**DATA UNDER STUDY:**
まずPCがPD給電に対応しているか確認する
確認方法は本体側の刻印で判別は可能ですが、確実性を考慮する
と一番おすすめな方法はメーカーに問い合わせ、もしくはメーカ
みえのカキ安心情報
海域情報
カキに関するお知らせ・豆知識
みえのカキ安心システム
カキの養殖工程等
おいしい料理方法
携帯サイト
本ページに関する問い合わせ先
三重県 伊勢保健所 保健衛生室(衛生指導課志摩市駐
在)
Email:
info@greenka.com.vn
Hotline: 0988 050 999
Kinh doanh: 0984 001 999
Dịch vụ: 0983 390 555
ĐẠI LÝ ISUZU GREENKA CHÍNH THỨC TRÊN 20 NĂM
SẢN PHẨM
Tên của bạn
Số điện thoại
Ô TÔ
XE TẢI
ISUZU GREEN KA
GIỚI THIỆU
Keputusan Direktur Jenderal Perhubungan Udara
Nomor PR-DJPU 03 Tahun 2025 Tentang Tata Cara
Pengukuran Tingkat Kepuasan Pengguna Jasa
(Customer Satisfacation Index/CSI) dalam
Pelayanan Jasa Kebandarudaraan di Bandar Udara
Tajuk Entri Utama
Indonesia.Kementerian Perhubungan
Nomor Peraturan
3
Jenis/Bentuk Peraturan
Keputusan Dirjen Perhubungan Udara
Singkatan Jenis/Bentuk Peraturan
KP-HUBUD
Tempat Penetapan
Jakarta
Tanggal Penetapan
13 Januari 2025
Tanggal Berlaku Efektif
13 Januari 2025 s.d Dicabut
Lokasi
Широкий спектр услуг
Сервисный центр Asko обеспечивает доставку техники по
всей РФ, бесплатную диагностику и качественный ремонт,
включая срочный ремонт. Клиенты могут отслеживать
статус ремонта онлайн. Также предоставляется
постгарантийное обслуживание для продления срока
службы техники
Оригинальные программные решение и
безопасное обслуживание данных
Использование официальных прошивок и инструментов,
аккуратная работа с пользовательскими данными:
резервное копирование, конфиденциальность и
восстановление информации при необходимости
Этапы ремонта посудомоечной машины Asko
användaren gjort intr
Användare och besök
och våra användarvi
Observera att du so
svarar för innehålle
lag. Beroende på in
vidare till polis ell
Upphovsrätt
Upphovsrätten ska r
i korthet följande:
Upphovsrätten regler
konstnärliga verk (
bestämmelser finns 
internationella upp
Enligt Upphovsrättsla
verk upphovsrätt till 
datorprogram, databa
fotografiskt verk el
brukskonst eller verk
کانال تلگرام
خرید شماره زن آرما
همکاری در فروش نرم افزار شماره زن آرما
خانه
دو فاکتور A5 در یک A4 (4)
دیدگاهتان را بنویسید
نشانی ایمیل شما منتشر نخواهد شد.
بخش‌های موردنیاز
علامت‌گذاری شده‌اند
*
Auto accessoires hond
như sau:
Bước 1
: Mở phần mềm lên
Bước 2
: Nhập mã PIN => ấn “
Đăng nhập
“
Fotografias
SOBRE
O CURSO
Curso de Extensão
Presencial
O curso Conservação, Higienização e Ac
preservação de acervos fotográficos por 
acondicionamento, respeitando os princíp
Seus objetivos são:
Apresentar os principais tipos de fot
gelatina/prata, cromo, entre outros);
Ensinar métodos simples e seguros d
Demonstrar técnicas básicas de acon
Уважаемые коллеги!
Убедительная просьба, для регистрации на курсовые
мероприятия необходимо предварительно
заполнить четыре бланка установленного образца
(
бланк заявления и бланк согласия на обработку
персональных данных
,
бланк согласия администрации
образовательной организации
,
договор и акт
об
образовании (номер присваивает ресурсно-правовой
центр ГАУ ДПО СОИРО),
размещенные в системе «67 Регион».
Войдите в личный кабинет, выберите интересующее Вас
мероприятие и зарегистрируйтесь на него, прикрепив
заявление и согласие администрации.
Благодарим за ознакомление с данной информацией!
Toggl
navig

**ABOUT THIS TASK:**
Can you recast the text of the material above as a numbered list, one item per line and with blank lines left out?

**WRITTEN SOLUTION:**
1. まずPCがPD給電に対応しているか確認する
2. 確認方法は本体側の刻印で判別は可能ですが、確実性を考慮する
3. と一番おすすめな方法はメーカーに問い合わせ、もしくはメーカ
4. みえのカキ安心情報
5. 海域情報
6. カキに関するお知らせ・豆知識
7. みえのカキ安心システム
8. カキの養殖工程等
9. おいしい料理方法
10. 携帯サイト
11. 本ページに関する問い合わせ先
12. 三重県 伊勢保健所 保健衛生室(衛生指導課志摩市駐
13. 在)
14. Email:
15. info@greenka.com.vn
16. Hotline: 0988 050 999
17. Kinh doanh: 0984 001 999
18. Dịch vụ: 0983 390 555
19. ĐẠI LÝ ISUZU GREENKA CHÍNH THỨC TRÊN 20 NĂM
20. SẢN PHẨM
21. Tên của bạn
22. Số điện thoại
23. Ô TÔ
24. XE TẢI
25. ISUZU GREEN KA
26. GIỚI THIỆU
27. Keputusan Direktur Jenderal Perhubungan Udara
28. Nomor PR-DJPU 03 Tahun 2025 Tentang Tata Cara
29. Pengukuran Tingkat Kepuasan Pengguna Jasa
30. (Customer Satisfacation Index/CSI) dalam
31. Pelayanan Jasa Kebandarudaraan di Bandar Udara
32. Tajuk Entri Utama
33. Indonesia.Kementerian Perhubungan
34. Nomor Peraturan
35. 3
36. Jenis/Bentuk Peraturan
37. Keputusan Dirjen Perhubungan Udara
38. Singkatan Jenis/Bentuk Peraturan
39. KP-HUBUD
40. Tempat Penetapan
41. Jakarta
42. Tanggal Penetapan
43. 13 Januari 2025
44. Tanggal Berlaku Efektif
45. 13 Januari 2025 s.d Dicabut
46. Lokasi
47. Широкий спектр услуг
48. Сервисный центр Asko обеспечивает доставку техники по
49. всей РФ, бесплатную диагностику и качественный ремонт,
50. включая срочный ремонт. Клиенты могут отслеживать
51. статус ремонта онлайн. Также предоставляется
52. постгарантийное обслуживание для продления срока
53. службы техники
54. Оригинальные программные решение и
55. безопасное обслуживание данных
56. Использование официальных прошивок и инструментов,
57. аккуратная работа с пользовательскими данными:
58. резервное копирование, конфиденциальность и
59. восстановление информации при необходимости
60. Этапы ремонта посудомоечной машины Asko
61. användaren gjort intr
62. Användare och besök
63. och våra användarvi
64. Observera att du so
65. svarar för innehålle
66. lag. Beroende på in
67. vidare till polis ell
68. Upphovsrätt
69. Upphovsrätten ska r
70. i korthet följande:
71. Upphovsrätten regler
72. konstnärliga verk (
73. bestämmelser finns 
74. internationella upp
75. Enligt Upphovsrättsla
76. verk upphovsrätt till 
77. datorprogram, databa
78. fotografiskt verk el
79. brukskonst eller verk
80. کانال تلگرام
81. خرید شماره زن آرما
82. همکاری در فروش نرم افزار شماره زن آرما
83. خانه
84. دو فاکتور A5 در یک A4 (4)
85. دیدگاهتان را بنویسید
86. نشانی ایمیل شما منتشر نخواهد شد.
87. بخش‌های موردنیاز
88. علامت‌گذاری شده‌اند
89. *
90. Auto accessoires hond
91. như sau:
92. Bước 1
93. : Mở phần mềm lên
94. Bước 2
95. : Nhập mã PIN => ấn “
96. Đăng nhập
97. “
98. Fotografias
99. SOBRE
100. O CURSO
101. Curso de Extensão
102. Presencial
103. O curso Conservação, Higienização e Ac
104. preservação de acervos fotográficos por 
105. acondicionamento, respeitando os princíp
106. Seus objetivos são:
107. Apresentar os principais tipos de fot
108. gelatina/prata, cromo, entre outros);
109. Ensinar métodos simples e seguros d
110. Demonstrar técnicas básicas de acon
111. Уважаемые коллеги!
112. Убедительная просьба, для регистрации на курсовые
113. мероприятия необходимо предварительно
114. заполнить четыре бланка установленного образца
115. (
116. бланк заявления и бланк согласия на обработку
117. персональных данных
118. ,
119. бланк согласия администрации
120. образовательной организации
121. ,
122. договор и акт
123. об
124. образовании (номер присваивает ресурсно-правовой
125. центр ГАУ ДПО СОИРО),
126. размещенные в системе «67 Регион».
127. Войдите в личный кабинет, выберите интересующее Вас
128. мероприятие и зарегистрируйтесь на него, прикрепив
129. заявление и согласие администрации.
130. Благодарим за ознакомление с данной информацией!
131. Toggl
132. navig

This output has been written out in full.